# Looking to buy first TT! HELP!



## Steve1984 (Nov 15, 2009)

Hi Everyone,

I am currently looking to buy my first tt (Dream car for years). I have seen quite a few that i like. I have a budget of 6k, which i know is small but other commitments won't allow a bigger budget. I am obviosly going to have to accept that it will be a 2000/01, 02 if im lucky, with ALOT of miles. I have no experience with cars, so wouldnt know a massive fault if it was staring me in the face, so i need some help in what to look out for on the tt's? Looking through the forums i have picked up the dashboard fault, what is this?
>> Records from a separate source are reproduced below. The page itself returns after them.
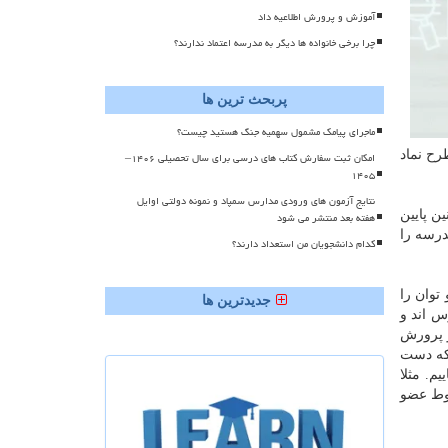
آموزش و پرورش اطلاعیه داد
چرا برخی خانواده ها دیگر به مدرسه اعتماد ندارند؟
پربحث ترین ها
ماجرای پیامک مشمول سهمیه جنگ هستید چیست؟
رای سنین بالای ۱۵ سال است. اگر طرح نماد
امکان ثبت سفارش کتاب های درسی برای سال تحصیلی ۱۴۰۶–
۱۴۰۵
نتایج آزمون های ورودی مدارس سمپاد و نمونه دولتی اوایل
ن پایین
هفته بعد منتشر می شود
درسه را
کدام دانشجویان من استعداد دارند؟
توان را
جدیدترین ها
سترس اند و
و پرورش
 كه دست
م. مثلا
بوط عضو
Also how many miles is too many?

Would really appreciate your help.

Cheers, Steve.


----------



## SAJ77 (Nov 16, 2008)

Hi Steve

Welcome to the forum 

Lots of posts on this topic, do a quick search and you'll find lots of info!

The Dashpod fault is a design fault and common problem with the TTs dashboard clocks - they read incorrectly if they are faulty and can cost up to £850 to repair  (if i remember correctly :? ) although Audi do replace them free of charge but this varies from dealer to dealer and is dependant on the service history of the car.......but from reading peoples experience on here, if you cause enough of a fuss, they do fix it FOC! When I bought mine, the dashpod had already been fixed under warranty by the previous owner 

When looking at possible purchases, ensure that the cambelt has been changed - this should be done at 5 years or 60K miles....if it hasn't been done, factor £350 into your budget to get it done. If the owner/garage says its been done, make sure you get proof!!

Mileage wise, whats too many? If its been serviced regularly and properly should not be an issue...many on here have high mileage ones! You will have to check each on on its own merits mate.

Regarding finding a good TT, have a look on the 'For Sale' section on here - you can usually find some good examples! 

Good luck in your search

Saj


----------



## YELLOW_TT (Feb 25, 2004)

Welcome dont forget tojoin the TTOC www.ttoc.co.uk


----------



## jammyd (Oct 11, 2008)

Welcome to the forum


----------



## T3RBO (Dec 9, 2003)

Welcome to the forum


----------



## DAZTTC (May 20, 2005)

Hi welcome to the forum.


----------



## Wallsendmag (Feb 12, 2004)

Welcome to the forum


----------